The WAP 11 allows you to select a single antenna port in software.
This answers the external antenna part.
I used an 8 dbi onmi (maxrad) on port A on the Wap side and 500' range is
easy.


-----Original Message-----
From: [EMAIL PROTECTED]
[mailto:[EMAIL PROTECTED]]On Behalf Of Robert R. Ballecer,
SJ
Sent: Tuesday, December 17, 2002 1:14 AM
To: [EMAIL PROTECTED]
Subject: [BAWUG] Bridge Questions


I am setting up a short bridge between two houses that are across the street
from each other.  I want to use a WET11 with a 14.5 dbi panel antenna on the
far side and perhaps a WAP11 on the master end. The distance between the two
houses is approximately 100 feet.

At these distances, and with a 14.5 on the slave side of the bridge, can I
get away without putting an antenna on the WAP11?

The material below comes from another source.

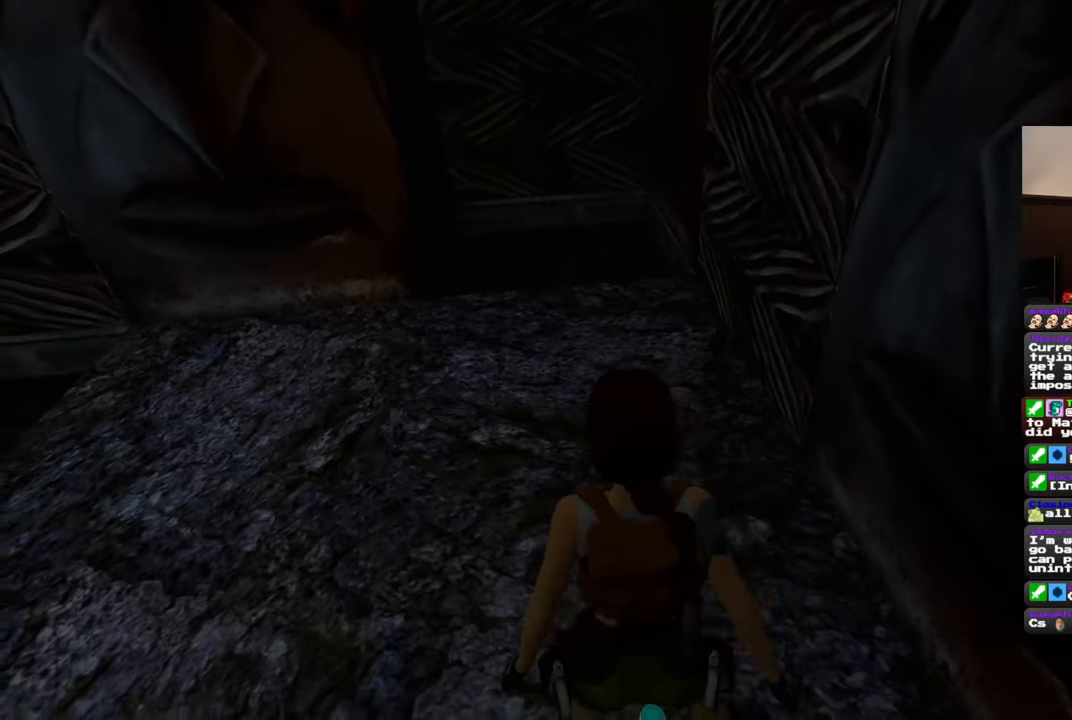
{"dt_ms": 500, "buttons": [], "left_stick": "center", "right_stick": "left", "events": [[100, "CROSS", "up"], [250, "right_stick", "left"]]}
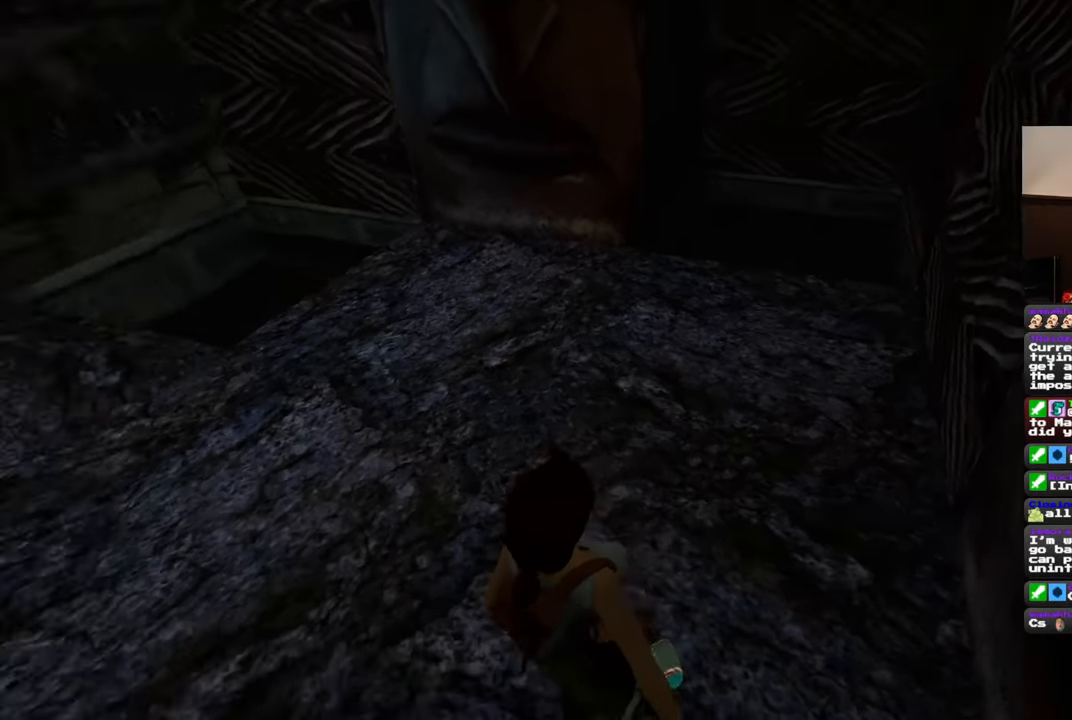
{"dt_ms": 500, "buttons": [], "left_stick": "up", "right_stick": "center", "events": [[483, "left_stick", "up"], [483, "right_stick", "center"]]}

More importantly, can somebody comment about using an antenna on a
dual-antenna diversity system like the WAP11? Can I keep the rubber duck on
one side while running a cable to a 14.5 on the other side? I remember
having difficulty doing this with the diversity antennas on a SMC2655 but
that was a hack.

Is there a better AP out there that supports an external antenna, closed
network (no SSID) and power over ethernet for about the same price?

        Blackrobe

-----Original Message-----
From: [EMAIL PROTECTED]
[mailto:[EMAIL PROTECTED]]On Behalf Of Glenn Fleishman
Sent: Monday, December 16, 2002 2:07 PM
To: [EMAIL PROTECTED]
Subject: [BAWUG] Re: Linksys Wireless-G


Julian Bond <[EMAIL PROTECTED]> on 12/16/02 at 12:00 PM wrote:
>How long before we start seeing triple standard a/b/g NICs and APs? I
>suspect those are the products we really want. Or will g win out and a/b
>just fade away? (remembering that all g products should interop with b
>products)

I'm going to sound like a smarty-pants, but these will really be dual-band,
dual-standard devices. 802.11g incorporates 802.11b backwards compatibility,
so an a/g device will do 802.11, 802.11a, 802.11b, and 802.11g (but probably
not TI's 802.11b+). So "g" products will interop, but they won't be labeled
b except in some marketing sense. The Wi-Fi Alliance will just be labeling
these things under their current plans as "2.4 GHz band," but they're going
to have to solve b versus g issues for clarity.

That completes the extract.